SELECTED PASSAGE -

Sources: An Introduction to Statistical Methods and Data Analysis.

Clusters

Groups of data points that appear closer together than the rest of the data in a dataset because they share similar characteristics or patterns. Clusters are often discussed alongside outliers, which are data points that differ substantially from the broader patterns in the data.

Codebook

A codebook describes the contents, structure, and layout of a data collection. Codebooks begin with basic front matter, including the study title, name of the principal investigator(s), table of contents, and an introduction describing the purpose and format of the codebook. Some codebooks also include methodological details, such as how weights were computed, and data collection instruments, while others, especially with larger or more complex data collections, leave those details for a separate user guide and/or data collection instrument.

Cohort

A group of people who share a characteristic, usually birth year. See also: cohort study.

Source: Cambridge Dictionary

Cohort study

Cohort studies chart the lives of groups of individuals who experience the same life events within a given time period.

Source: Closer Learning Hub

Commit

In version control, the action of recording a set of changes to your project’s history. When you commit, you are telling the version control system to record exactly what has changed since the last save, creating a permanent entry in the project’s changelog that you can return to at any time. (e.g., git commit).

Computational environment

Encompasses all the hardware, software, and network settings in which a computer program operates, including the operating system, CPU, and libraries.

Computational social sciences (CSS)

An interdisciplinary field that uses mathematical algorithms, advanced data analysis, and computational modelling to investigate and predict human behaviour and social patterns.

Context engineering

The discipline of designing systems that deliver the precise, relevant information and tools a Large Language Model (LLM) needs at the right moment. It goes beyond static prompt engineering by dynamically selecting, organising, and inserting data such as retrieved documents, user history, or structured API results into the context window to enhance the AI agent’s reliability and effectiveness.

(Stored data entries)
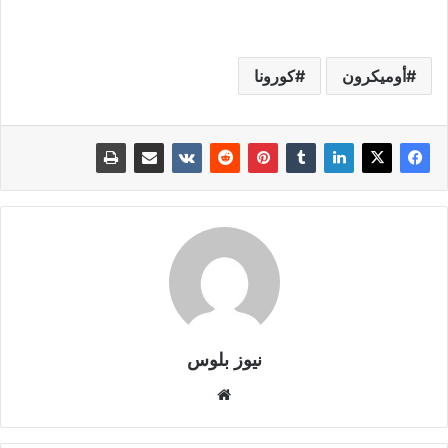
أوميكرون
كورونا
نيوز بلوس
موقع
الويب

--

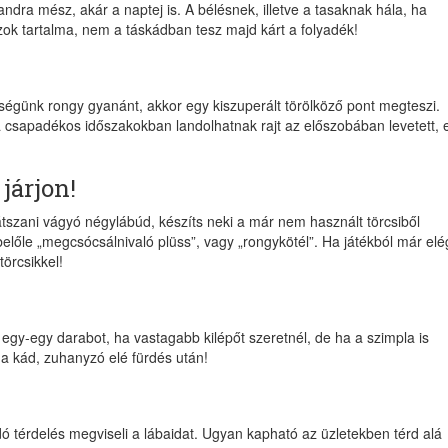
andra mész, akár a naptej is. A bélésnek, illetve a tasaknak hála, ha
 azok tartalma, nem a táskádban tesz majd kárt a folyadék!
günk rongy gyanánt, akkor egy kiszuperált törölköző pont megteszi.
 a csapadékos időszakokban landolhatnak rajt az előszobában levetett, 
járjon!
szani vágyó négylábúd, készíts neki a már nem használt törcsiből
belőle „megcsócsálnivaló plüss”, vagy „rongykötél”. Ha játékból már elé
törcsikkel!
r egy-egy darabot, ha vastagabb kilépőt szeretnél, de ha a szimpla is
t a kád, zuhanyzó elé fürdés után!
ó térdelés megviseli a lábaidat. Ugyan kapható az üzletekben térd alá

...

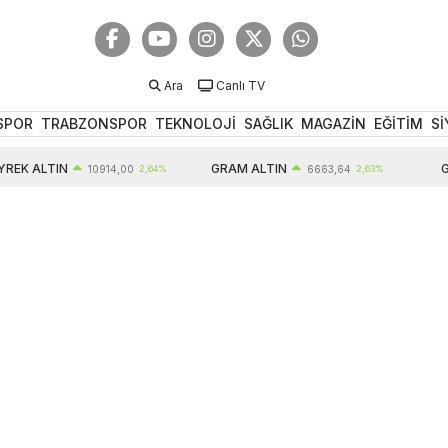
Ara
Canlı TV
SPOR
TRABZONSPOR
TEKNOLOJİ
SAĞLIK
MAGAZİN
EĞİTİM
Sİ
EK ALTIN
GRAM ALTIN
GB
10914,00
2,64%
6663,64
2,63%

REQUIREMENT 1 - Do these statements agree with the glossary? For each one, answer yes or no and quote the deciding words. (a) Every codebook includes the data collection instruments. (b) A cohort is a group of people who usually share a birth year. (c) A computational environment includes the operating system.
REQUIREMENT 2 - Carry on the glossary of data terms after its final entry, "Context engineering", in the same format.

RESPONSE AREA 1 -
(a) No: "Some codebooks also include methodological details, such as how weights were computed, and data collection instruments, while others, especially with larger or more complex data collections, leave those details for a separate user guide and/or data collection instrument."
(b) Yes: "A group of people who share a characteristic, usually birth year."
(c) Yes: "including the operating system, CPU, and libraries."

RESPONSE AREA 2 -
Context window

The amount of text a large language model can read and process at one time. Think of it as the model’s working memory, it can only consider what falls within this window when generating a response. Information outside the window is not visible to the model.

Control variables

A control variable is a variable that is included in an analysis in order to control or eliminate its influence on the variables of interest. For example, if we are looking at the relationship between having a university degree and smoking prevalence, we might need to consider the impact of age at the same time. Older generation respondents are more likely to smoke than a younger generation. If we control for age, we can see whether graduates are less likely to smoke than non-graduates once age has been accounted for.

Source: SAGE Research Methods.

Copyright

Copyright is the exclusive and assignable legal right to control all use of an original work, such as a book, data etc., for a particular period of time.

Source: Cambridge Dictionary.

Cross-sectional data

Cross-sectional data are collected from a sample at a single point in time. It is often likened to taking a snapshot. Cross-sectional studies are quick and relatively simple, but they cannot provide information about the change in the same individuals or units over time. Repeated cross-sectional data can however be used to look at aggregate changes in the population as a whole.

Source: SAGE Research Methods.

Data archives

A data archive is a centralised database system that collects, manages, and stores datasets for later use. Similar to a data repository.

Data generalisation (data anonymisation)

The process of replacing detailed or specific data with broader categories (for example, replacing an exact age with an age range). This helps protect privacy by reducing the level of detail that could identify individuals.

Data licensing

Data licensing is a legal arrangement between the creator of the data and the end-user specifying what users can do with the data.

Source: How to FAIR.

Data linkage

Data linkage is the process of joining together records from different sources that pertain to the same entity.

Source: ONS; Understanding Society.

Data manipulation

Data manipulation is the process of arranging and organising data to make it easier to use, analyse and interpret.

Data masking (data anonymisation)

The process of protecting sensitive data by replacing it with altered or fictitious values. The masked data preserves the format and structure of the original data but cannot be easily traced back to the real information.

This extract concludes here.